The streets are no more full of cars than Dallas or Austin, perhaps even less so. Yellow schoolbuses have been dragooned for street service. Each bus is apparently a small cooperative venture between its drivers and mechanics. At least, all are decorated differently, painted with flowers and slogans, loudspeakers blaring the music of Radio “A” from their roofs.

We have been billeted at the Granada Royale on MO, newly named Paseo de la Revoluci6n. The hotel is a delight. Its large rooms surround an atrium garden full of flowers. There is an in-door-outdoor pool. The atmosphere is quiet and unhurried. Most of the other guests are Japanese, some of them obviously long-term residents. It is strange to hear somebody speaking Spanish with a thick Japanese accent. We were served breakfast in our suite and spent the next hour trying to arrange a tour of the city. First we used the old Yellow Pages to call Hertz, Avis, and the local car rental agencies. Hertz, now called Autocars Liberidad, was open.

They were taking reservations for November. As this was August, we decided to give up on car rental.

There are no longer conventional taxis in El Paso. By law, they have all become “pesetas,” traveling fixed routes on the smaller thoroughfares, essentially supplementing the buses.

Our last option was to take a bus tour, but we soon found that both Gray Line and Golden Tours were booked for the day, or claimed to be.

Perhaps somebody didn’t want us to tour the city.

We ended up spending the morning in the hotel. I observed the city from the rooftop restaurant, which commands a fine view of the whole area. I saw no planes take off from the airport, which is not far away. Here and there I could see sooty scars on a building, but beyond that there were no obvious signs of the revolution. Señior Espinoza appeared just before noon, his thin body swallowed by a seersucker suit. He was full of brightness and what I can only describe as punch. As soon as we saw him, we requested a tour of El Paso. He said that he would suggest something even better: we should have lunch with him. We could always see the town later, he assured us. He added that he had, by the liberal application of governmental authority, gotten us precious tickets on a “Super Express” bus that left for Las Cruces at three. Tickets on another could not be guaranteed for weeks.

It was becoming clear that we were not intended to make any detailed reconnaissance of this community. Senior Espinoza was, in effect, throwing us out of his country. Given his position of power, we decided to let him do exactly as he pleased.

We were left to swallow our questions about such things as the condition of hospitals and prisons, and what was happening to the homes and property of the Anglos.

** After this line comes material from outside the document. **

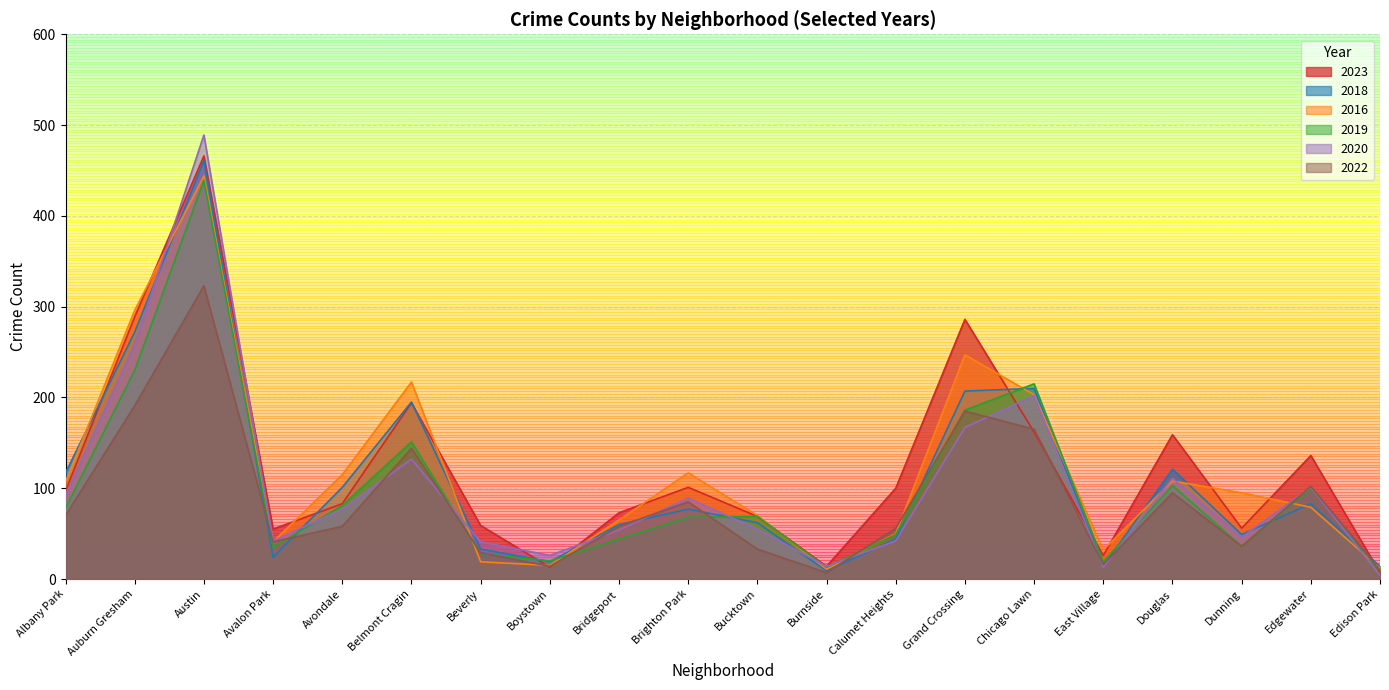

Between Beverly and Calumet Heights, which series saw the biggest shift?

2023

The Isabella penthouse restaurant in the Granada is now called Casa del Sol Norte. The food is Tex-Mex, what Senior Espinoza described as “superb Aztlan cuisine.” Actually, his hyperbole was in this case not far from the truth. I used to enjoy Mi Tierra and La Fonda in San Antonio, and Casa Rio on the river. I can also recall going to this restaurant’s namesake, the Casa del Sol in Juarez.

When I lived in New York, I sought good Mexican food constantly, but what I found only increased my hunger for flavors like these.

I will repeat the menu in detail. We had cheese enchiladas, cabrito chili, chicken tacos, rice, and refried beans. The tacos were generously garnished with tomatoes, lettuce, and onions, and the seasonings were uniformly excellent. We drank Carta Blanca beer from Mexico. The menu showed that the meal was five pesos “A” to privates, two pesos to comunistas.

After lunch, we were not too surprised to find we had barely enough time to get to the bus. Senior Espinoza claimed to have forgotten the time and left, pleading an urgent appointment. We soon found out the reason for the abrupt departure. Without the use of a private car, we were going to have to struggle to get to the station on time. Neither of us wanted to find out what would happen if we missed our connection.

Jim stood beside me outside the hotel as we waited for a bus.